Wednesday, April 28, 2010
Old School DM, New-School Players?
Its a common complaint on the interwebs, usually something along the lines of "I'd love to run (insert OSR game of choice), but all anyone around here wants to play is (insert D&D 3.5, 4E, or Pathfinder)". A lot of DMs will eventually face the choice of running a contemperary edition or running nothing at all. If you don't wish to take the latter option, here are some quick and easy House Rules that can make those new systems feel a little more "old-school":
Attacks of Opportunity
Get rid of these. One of the biggest "old-school" complaints about newer editions is how combat becomes too focused on the grid-board, and less in the imagination. Eliminating attacks of opportunity can go a long way toward getting rid of the mentality of manuevering pieces on the grid for the best advantage. Make sure your players know about this houserule at character generation time, because a lot of Feats and Skills can relate to AoO's. For PCs with special abilities tied to AoO's, like the Rogue's Sneak Attack, simply have the player describe how he is manuevering, and be more liberal than restrictive in allowing him to use these class abilities.
The biggest differences between older and newer editions tend to reveal themselves in high-level play. Don't be afraid to set a level cap on your game. I recommend 10th level as a good benchmark; numbers don't really get too crazy until then. You can also take a look at alternate xp progression tables. Doubling the xp's required for each level is a good way to extend low-level play, or you can just run them as-is and enjoy some good old-school endgame scenarious built around establishing strongholds. Again, be sure to let players know this going into the campaign, as many "new-school" players put a lot of emphasis on character "builds", which involves long-term planning of class, skill, and feat allotment.
Critical Hit Confirmation Check
Do away with this. It just adds another roll to what may be an already "swingy" combat. I highly doubt the players will mind the increased chance of a critical hit, and this can help combats be a bit faster. This houserule doesn't impact alot of feats and skills either, so its easy to implement.
Don't be afraid to limit the classes or races available in your campaign. If you feel strongly that Half-dragon Favored-soul/Templars will be disruptive to the old-school feel of your campaign setting, try setting some boundries, perhaps making only the traditional races and classes available at first.

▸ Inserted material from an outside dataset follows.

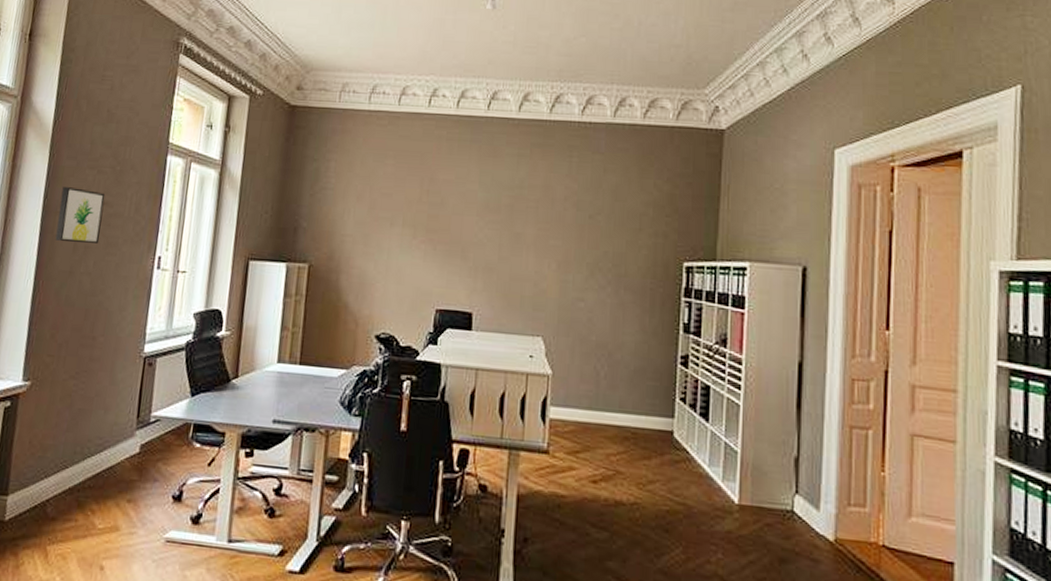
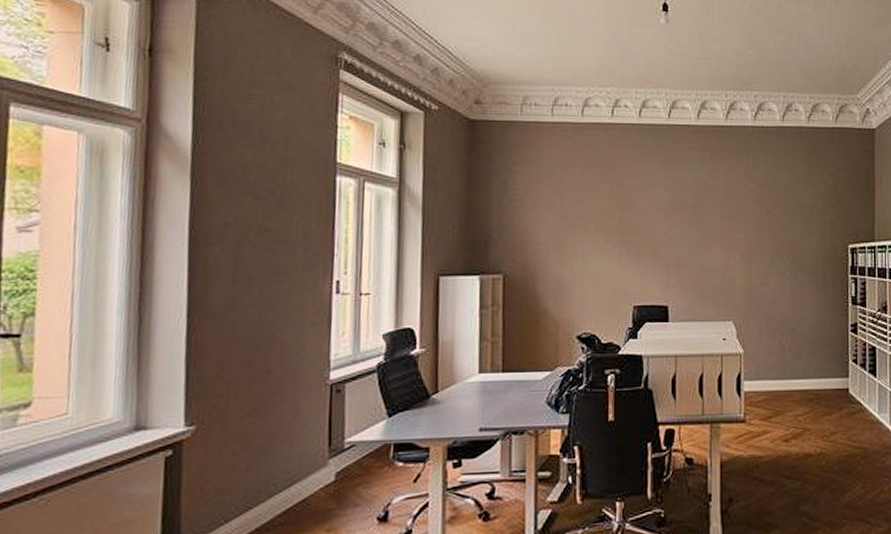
wall art: present [55,187,106,243] -> none [209,216,266,273]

Player Actions should trump Skill Checks. For an old-school DM, gathering information about a lost city, dark cult, or infamous Megadungeon can turn into a whole night of fantastic role-play, unexpected situations, and cooperative world-building. Unfortunately, in many newer edition systems, you can reduce all that into one quick Skill Check. Let players know you won't be using just that Skill Check. Make them play it out. Skill checks should only come into play if the outcome of the situation, as modified by their actions, is somehow in doubt. Or, you can use those well-laid plans to determine a modifier to that skill check roll. A well thought-out and implemented plan should never fail just because of a flubbed roll, and a nat-20 remove traps check should never trump obvious bumbling and stupidity!
Newer edition adventures are often very linear, and are frequently defined by a series of encounters designed to be challenging for an oppopriate level, and provide the "proper" amount of xp and treasure to keep the game "balanced". If you're using a published adventure, take a bit of time to go through and adjust a few encounters up and down in power level. Once the players have gotten out of the expectation of balance, your sessions should proceed in a decidedly more old-school fashion, as players get out of the comfort zone of knowing that every encounter is winnable and start to do a bit more scouting, exploration, and research to balance the odds themselves. This is especially easy to implement in games where a level cap has been established.
Be up front with your players about these "old-school" modifications to your campaign, and explain why you feel the modifications are necessary. Always remember that the elements of newer editions that annoy and repulse you may be the elements that your players really enjoy, so its important to compromise where possible, and focus on the elements you all enjoy in common. At the end of the day, getting together with folks and having a great time is far more important than any sort of "edition loyalty", and most rules are easy to modify to taste.
P.S. - Old School One Shots
Always keep a copy of your preferred OSR edition of choice with you. Its not unusual that real-life roadblocks can arise and players can be absent from a session, leaving you with the choice of skipping the game altogether that week, or running a one-shot for the players that are available. This is a fantastic opportunity to demo that old-school game you keep trying to sell them on!